- _Extract to read_:

Children need to figure things out on their own. Certainly you can ask leading questions, perhaps even probing, when trying to pick a topic for a project, or narrow the scope of it. You can suggest different approaches, peruse some sites on the computer, even take them to the library and help them find things. Demonstrating how the Dewey decimal system works to locate references is amazingly helpful. I don’t know if kids learn that anymore, or if many use hard reference texts. The Internet provides much more up to date material, but that is not always the most desirable, depending on the focus. There are so many reference materials in the children’s room of the public library that are easier for kids to read and yet provide the substance needed. So this is another thing grandparents can do: take them to the library and do some exploring and explaining. You can also take them to the store for poster board and glue and any other materials they may need. You can discuss what they are going to do, guiding through your questions, but not overtaking the task. You can suggest a draft of anything that is going to be written, whether it is a piece to accompany a visual, or labels, so that it can be proofread for spelling and grammar, but you should not do it for them. Once it is on the poster board or display, you will create turmoil of epic proportions if you start pointing out mistakes then.

- _Short problem 1_: For each statement below, say whether it agrees with the passage on helping children with projects, and quote the words from the passage that decide it. (a) The Internet is always the most desirable source of material. (b) Grandparents can take children to the store for poster board and glue. (c) It is a good idea to point out mistakes once the work is on the poster board.
- _Short problem 2_: In the records, write out the lines between the one holding "phylum: Chordata" and the one holding "common name: Downy woodpecker", inclusive.

- _Stored rows_:

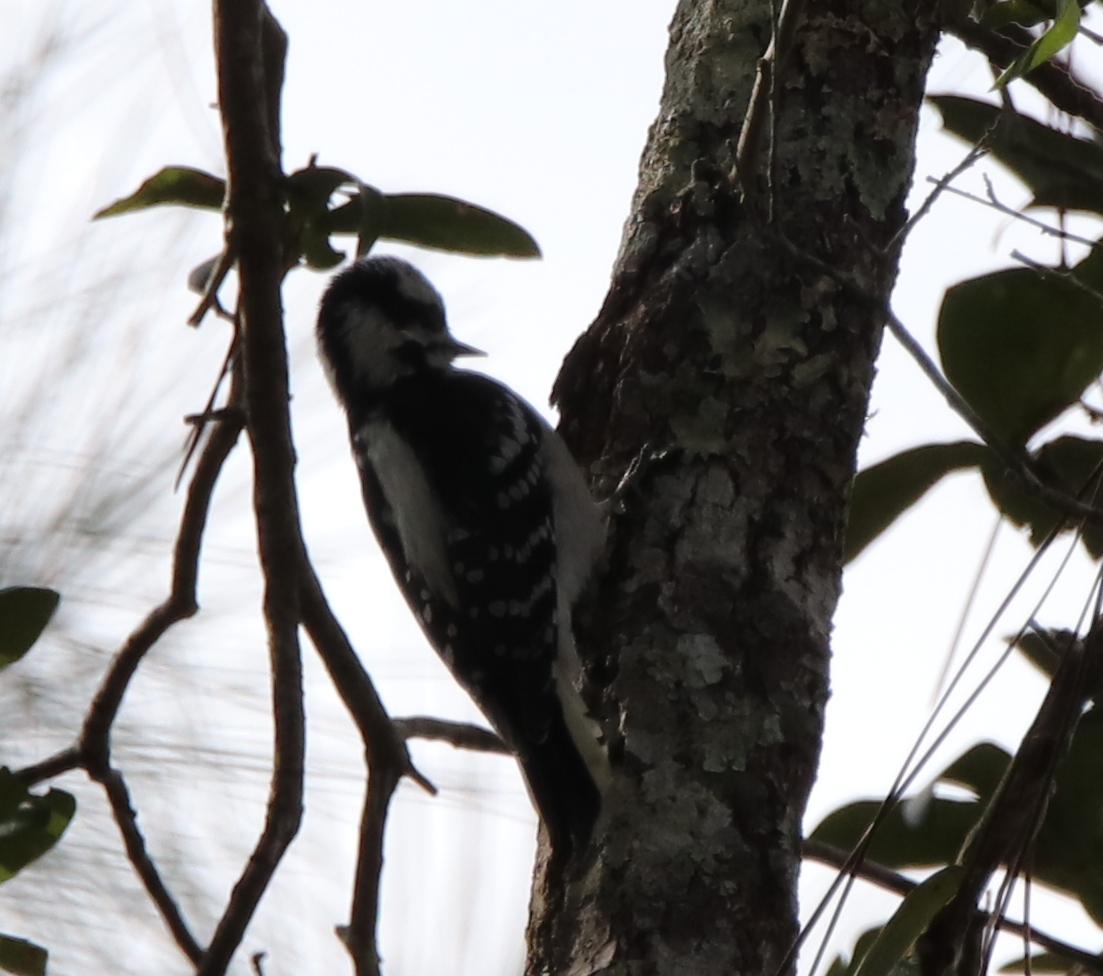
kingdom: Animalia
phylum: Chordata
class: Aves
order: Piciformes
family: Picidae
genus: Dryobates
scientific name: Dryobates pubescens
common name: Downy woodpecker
* * *
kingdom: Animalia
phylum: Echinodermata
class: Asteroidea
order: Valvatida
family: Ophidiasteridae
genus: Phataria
==
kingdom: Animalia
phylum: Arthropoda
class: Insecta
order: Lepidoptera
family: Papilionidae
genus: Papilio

- _Full solution 1_:
(a) No: "The Internet provides much more up to date material, but that is not always the most desirable, depending on the focus."
(b) Yes: "You can also take them to the store for poster board and glue and any other materials they may need."
(c) No: "Once it is on the poster board or display, you will create turmoil of epic proportions if you start pointing out mistakes then."

- _Full solution 2_:
phylum: Chordata
class: Aves
order: Piciformes
family: Picidae
genus: Dryobates
scientific name: Dryobates pubescens
common name: Downy woodpecker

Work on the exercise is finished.